Frame caching to disk. It'd be nice to be able to cache frames to disk when the multiple passes are required and the cost of reading and writing a frame to disk is a lot lower than computing it. Unfortunately, this is difficult to do currently because although a filter can tell what requests may be coming via the prefetch function, it isn't able to track which of those are in flight. I'd need to allow some sort of tagging system to allow this.
Avisynth compatibility. This is something that I kept in mind, although I haven't actually tried to do it. Currently Avisynth is able to run some older VirtualDub filters through a wrapper on the Avisynth side, although it doesn't support the new prefetch features. I tried to make the new API compatible such that it would be possible to make a dual mode filter that work directly as an Avisynth filter through a layer that calls the prefetch half of the filter, fetches the frames, and then runs the processing half. This layer may be something I add to the Plugin SDK at a later date. Going the other way -- VirtualDub natively running Avisynth filters -- is more difficult since the merged fetch/process GetFrame() function is incompatible with the split prefetch/process model. I had experimented in the past with using fibers to suspend and resume Avisynth filters to some success, but doing this fully requires the ability to do a late prefetch from the runProc() function and push the frame back into the waiting queue, which the filter system currently doesn't support.

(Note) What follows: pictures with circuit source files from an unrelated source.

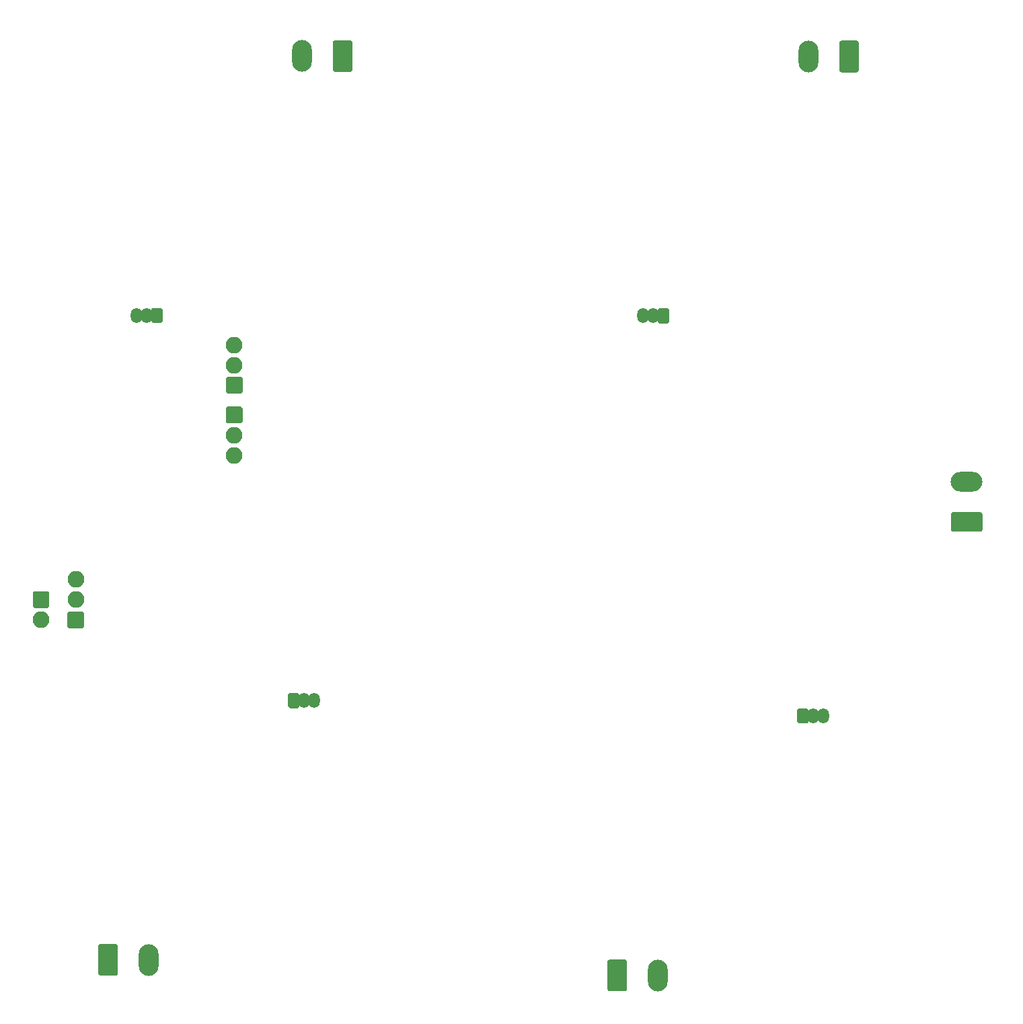
<source format=gbr>
G04 #@! TF.GenerationSoftware,KiCad,Pcbnew,(5.1.10)-1*
G04 #@! TF.CreationDate,2021-05-13T19:21:14+02:00*
G04 #@! TF.ProjectId,PEE50_MPPT,50454535-305f-44d5-9050-542e6b696361,rev?*
G04 #@! TF.SameCoordinates,Original*
G04 #@! TF.FileFunction,Soldermask,Bot*
G04 #@! TF.FilePolarity,Negative*
%FSLAX46Y46*%
G04 Gerber Fmt 4.6, Leading zero omitted, Abs format (unit mm)*
G04 Created by KiCad (PCBNEW (5.1.10)-1) date 2021-05-13 19:21:14*
%MOMM*%
%LPD*%
G01*
G04 APERTURE LIST*
%ADD10O,2.100000X2.100000*%
%ADD11O,2.480000X4.000000*%
%ADD12O,1.450000X1.900000*%
%ADD13O,4.000000X2.480000*%
G04 APERTURE END LIST*
D10*
X53340000Y-96456500D03*
X53340000Y-98996500D03*
G36*
G01*
X54390000Y-100686500D02*
X54390000Y-102386500D01*
G75*
G02*
X54190000Y-102586500I-200000J0D01*
G01*
X52490000Y-102586500D01*
G75*
G02*
X52290000Y-102386500I0J200000D01*
G01*
X52290000Y-100686500D01*
G75*
G02*
X52490000Y-100486500I200000J0D01*
G01*
X54190000Y-100486500D01*
G75*
G02*
X54390000Y-100686500I0J-200000D01*
G01*
G37*
D11*
X42545000Y-173863000D03*
G36*
G01*
X36225000Y-175663000D02*
X36225000Y-172063000D01*
G75*
G02*
X36425000Y-171863000I200000J0D01*
G01*
X38505000Y-171863000D01*
G75*
G02*
X38705000Y-172063000I0J-200000D01*
G01*
X38705000Y-175663000D01*
G75*
G02*
X38505000Y-175863000I-200000J0D01*
G01*
X36425000Y-175863000D01*
G75*
G02*
X36225000Y-175663000I0J200000D01*
G01*
G37*
G36*
G01*
X60108000Y-141974000D02*
X60108000Y-140474000D01*
G75*
G02*
X60308000Y-140274000I200000J0D01*
G01*
X61358000Y-140274000D01*
G75*
G02*
X61558000Y-140474000I0J-200000D01*
G01*
X61558000Y-141974000D01*
G75*
G02*
X61358000Y-142174000I-200000J0D01*
G01*
X60308000Y-142174000D01*
G75*
G02*
X60108000Y-141974000I0J200000D01*
G01*
G37*
D12*
X63373000Y-141224000D03*
X62103000Y-141224000D03*
D13*
X145542000Y-113665000D03*
G36*
G01*
X147243925Y-119985000D02*
X143840075Y-119985000D01*
G75*
G02*
X143542000Y-119686925I0J298075D01*
G01*
X143542000Y-117803075D01*
G75*
G02*
X143840075Y-117505000I298075J0D01*
G01*
X147243925Y-117505000D01*
G75*
G02*
X147542000Y-117803075I0J-298075D01*
G01*
X147542000Y-119686925D01*
G75*
G02*
X147243925Y-119985000I-298075J0D01*
G01*
G37*
D10*
X29019500Y-131064000D03*
G36*
G01*
X27969500Y-129374000D02*
X27969500Y-127674000D01*
G75*
G02*
X28169500Y-127474000I200000J0D01*
G01*
X29869500Y-127474000D01*
G75*
G02*
X30069500Y-127674000I0J-200000D01*
G01*
X30069500Y-129374000D01*
G75*
G02*
X29869500Y-129574000I-200000J0D01*
G01*
X28169500Y-129574000D01*
G75*
G02*
X27969500Y-129374000I0J200000D01*
G01*
G37*
G36*
G01*
X52290000Y-106133000D02*
X52290000Y-104433000D01*
G75*
G02*
X52490000Y-104233000I200000J0D01*
G01*
X54190000Y-104233000D01*
G75*
G02*
X54390000Y-104433000I0J-200000D01*
G01*
X54390000Y-106133000D01*
G75*
G02*
X54190000Y-106333000I-200000J0D01*
G01*
X52490000Y-106333000D01*
G75*
G02*
X52290000Y-106133000I0J200000D01*
G01*
G37*
X53340000Y-107823000D03*
X53340000Y-110363000D03*
G36*
G01*
X100309201Y-177504124D02*
X100309201Y-174100274D01*
G75*
G02*
X100607276Y-173802199I298075J0D01*
G01*
X102491126Y-173802199D01*
G75*
G02*
X102789201Y-174100274I0J-298075D01*
G01*
X102789201Y-177504124D01*
G75*
G02*
X102491126Y-177802199I-298075J0D01*
G01*
X100607276Y-177802199D01*
G75*
G02*
X100309201Y-177504124I0J298075D01*
G01*
G37*
D11*
X106629201Y-175802199D03*
G36*
G01*
X34451000Y-130214000D02*
X34451000Y-131914000D01*
G75*
G02*
X34251000Y-132114000I-200000J0D01*
G01*
X32551000Y-132114000D01*
G75*
G02*
X32351000Y-131914000I0J200000D01*
G01*
X32351000Y-130214000D01*
G75*
G02*
X32551000Y-130014000I200000J0D01*
G01*
X34251000Y-130014000D01*
G75*
G02*
X34451000Y-130214000I0J-200000D01*
G01*
G37*
D10*
X33401000Y-128524000D03*
X33401000Y-125984000D03*
D12*
X126187201Y-143163199D03*
X127457201Y-143163199D03*
G36*
G01*
X124192201Y-143913199D02*
X124192201Y-142413199D01*
G75*
G02*
X124392201Y-142213199I200000J0D01*
G01*
X125442201Y-142213199D01*
G75*
G02*
X125642201Y-142413199I0J-200000D01*
G01*
X125642201Y-143913199D01*
G75*
G02*
X125442201Y-144113199I-200000J0D01*
G01*
X124392201Y-144113199D01*
G75*
G02*
X124192201Y-143913199I0J200000D01*
G01*
G37*
D11*
X61899799Y-60121801D03*
G36*
G01*
X68219799Y-58419876D02*
X68219799Y-61823726D01*
G75*
G02*
X67921724Y-62121801I-298075J0D01*
G01*
X66037874Y-62121801D01*
G75*
G02*
X65739799Y-61823726I0J298075D01*
G01*
X65739799Y-58419876D01*
G75*
G02*
X66037874Y-58121801I298075J0D01*
G01*
X67921724Y-58121801D01*
G75*
G02*
X68219799Y-58419876I0J-298075D01*
G01*
G37*
G36*
G01*
X131973799Y-58461876D02*
X131973799Y-61865726D01*
G75*
G02*
X131675724Y-62163801I-298075J0D01*
G01*
X129791874Y-62163801D01*
G75*
G02*
X129493799Y-61865726I0J298075D01*
G01*
X129493799Y-58461876D01*
G75*
G02*
X129791874Y-58163801I298075J0D01*
G01*
X131675724Y-58163801D01*
G75*
G02*
X131973799Y-58461876I0J-298075D01*
G01*
G37*
X125653799Y-60163801D03*
G36*
G01*
X44336799Y-92010801D02*
X44336799Y-93510801D01*
G75*
G02*
X44136799Y-93710801I-200000J0D01*
G01*
X43086799Y-93710801D01*
G75*
G02*
X42886799Y-93510801I0J200000D01*
G01*
X42886799Y-92010801D01*
G75*
G02*
X43086799Y-91810801I200000J0D01*
G01*
X44136799Y-91810801D01*
G75*
G02*
X44336799Y-92010801I0J-200000D01*
G01*
G37*
D12*
X41071799Y-92760801D03*
X42341799Y-92760801D03*
X106095799Y-92802801D03*
X104825799Y-92802801D03*
G36*
G01*
X108090799Y-92052801D02*
X108090799Y-93552801D01*
G75*
G02*
X107890799Y-93752801I-200000J0D01*
G01*
X106840799Y-93752801D01*
G75*
G02*
X106640799Y-93552801I0J200000D01*
G01*
X106640799Y-92052801D01*
G75*
G02*
X106840799Y-91852801I200000J0D01*
G01*
X107890799Y-91852801D01*
G75*
G02*
X108090799Y-92052801I0J-200000D01*
G01*
G37*
M02*

</source>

3D hardware acceleration. I've wanted to come up with a general API for this for a long time, but couldn't ever come up with something I liked. Multithreading support is a preferred dependency for getting this running, but the main problems are (a) which API to use and (b) shaders. I don't like either OpenGL or Direct3D straight for 2D work as there are too many sharp corners and opportunities for API usage errors, so I'd really like to wrap it. Shaders, however, throw a huge kink into the works because I haven't found a shader compilation path that would work well. I don't like the idea of having filters embed Direct3D shader bytecode, and for various reasons I do not want to have a dependency on D3DX or Cg in the main application. GLSL is promising, but I've found that OpenGL implementations on Windows tend to be lousy in general at reporting errors.